My first motorcycle was a 1981 Yamaha XS850 full dresser.  I didn't have even my permit at this stage so my friend came with me to pick up the bike and rode it home.  I got my permit and that weekend we went out for a ride.  I was terrified.  We fill up with gas and I get to the first stop sign and drop her.  The old girl weighed about 800 lbs.  I stood their straining and sweating against her grith, my body looks over, sighs, pulls his goldwing over, parks it, and helps me lift it.  “Stop then look,” he says.  I didn't know how to counter steer and I scraped pegs the whole way.  We rode around for about 2 hours and I was terrified.  My hands hurt from white knuckling the grips.  My back hurt from all the tension I was carrying.  My mouth was dry because I had spent most of that 2 hours giggling in my helmet.  I don't mean that I had a great time.  I mean I was that guy on the L who sits on the bench and softly giggles to himself with an occasional “weeeeel,  yes yes very nice (giggle)  (giggle) oh now that's interesting (giggle).”  It was wonderful.  I could smell the ripening corn as we rode through the fields.  I could see the gravel on the ground and watch the road passing at 60 miles per hour inches below my foot.  I could feel each shadow's kiss of coolness as we passed through the mottled shade of a wood patch.  I could smell the water in the air as we crossed over a brook and feel the wind on my chest when I sat up.  I was terrified and very alive.  I took a crazy risk.  The kid who slowly rolled down Vista Delgado.  I was the kid who broke out in a cold sweat to the words “La Granja.”  And I had bought a motorcycle.  A bike that could peg 80 miles per hour in 2nd gear in a matter of seconds.  The reason that I know that is because I did that.  I did buy a motorcycle.  I raced a tornado home on that motorcycle and thought I was about to die.  I ran that ugly bike into a ditch after crossing a busy state route because I missed the stop sign warning in the fog.  I pushed that ugly bike out of the ditch, covered in mud, kicked it until the carbs cleared and rode her to work.  I did that.

In a few weeks I'll be at high altitude and gazing out over the mountain valleys, feeling the media and information peal off my skin.  I'm going to be sleeping in a tarp and bivvy bag I made with my own hands.  It might be My Side of the Mountain or it might be Alive but I'll be there.  The danger, I think, is that I could easily think the feelings I get up there are due to the mountain air, or backpacking, or just hanging out with some hard dudes.  Then I'll have a prescription I can't take most of the time.  I'll have an escape that is behind a locked door and I'll be exactly where I don't want to be.
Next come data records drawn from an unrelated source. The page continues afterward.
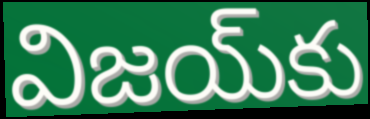
విజయ్‌కు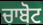
ਚਾਬੋਟ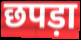
छपड़ा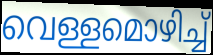
വെള്ളമൊഴിച്ച്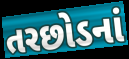
તરછોડનાં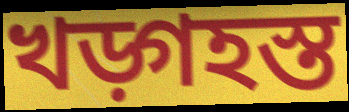
খড়্গহস্ত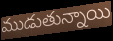
ముడుతున్నాయిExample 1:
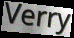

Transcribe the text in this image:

Verry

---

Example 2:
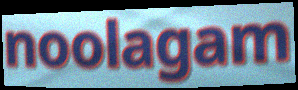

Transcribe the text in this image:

noolagam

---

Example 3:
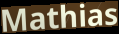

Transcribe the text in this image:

Mathias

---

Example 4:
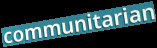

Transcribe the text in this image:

communitarian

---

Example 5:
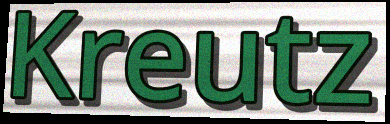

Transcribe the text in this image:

Kreutz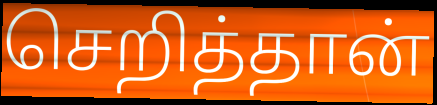
செறித்தான்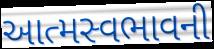
આત્મસ્વભાવની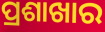
ପ୍ରଶାଖାରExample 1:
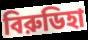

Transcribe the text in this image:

বিরুডিহা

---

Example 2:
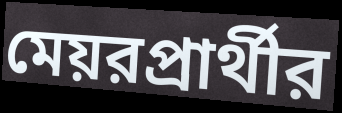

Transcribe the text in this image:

মেয়রপ্রার্থীর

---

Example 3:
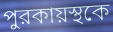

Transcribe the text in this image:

পুরকায়স্থকে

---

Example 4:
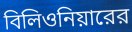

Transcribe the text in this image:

বিলিওনিয়ারের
I need to remember the way I felt on that motorcycle and identify that feeling with the feeling of doing something.  The same mingled fear and insecurity laced with adrenaline I feel as I type this lacklustre sentence.  This feeling is called doing something and I am addicted to it.  I start Jonesing without it.  For a long time I thought it was depression but now I realize it is just a symptom of withdrawal.
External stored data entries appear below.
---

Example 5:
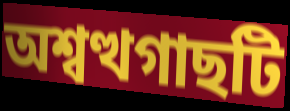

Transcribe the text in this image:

অশ্বত্থগাছটি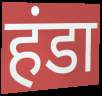
हंडा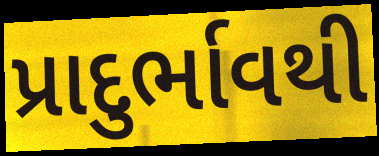
પ્રાદુર્ભાવથી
I keep ending my posts with exhortations and I've just been assuming you have been reading them as nice conclusive elements.  I really want you to start doing stuff.  I want you to go to your garden today, your tool shed, keyboard, whatever it is and do something today.  Have that coffee with X after putting it off forever.  Pick up the phone and say you are sorry.  Do your resume.  Tonight.  Do something today.  Write what you did in the comments.  Just do something.

1 comment:

Scipio Africanus said...

You might like this TED talk by Amy Cuddy:

http://www.ted.com/talks/amy_cuddy_your_body_language_shapes_who_you_are

If you don't want to watch the whole thing, jump to the 16 minute mark.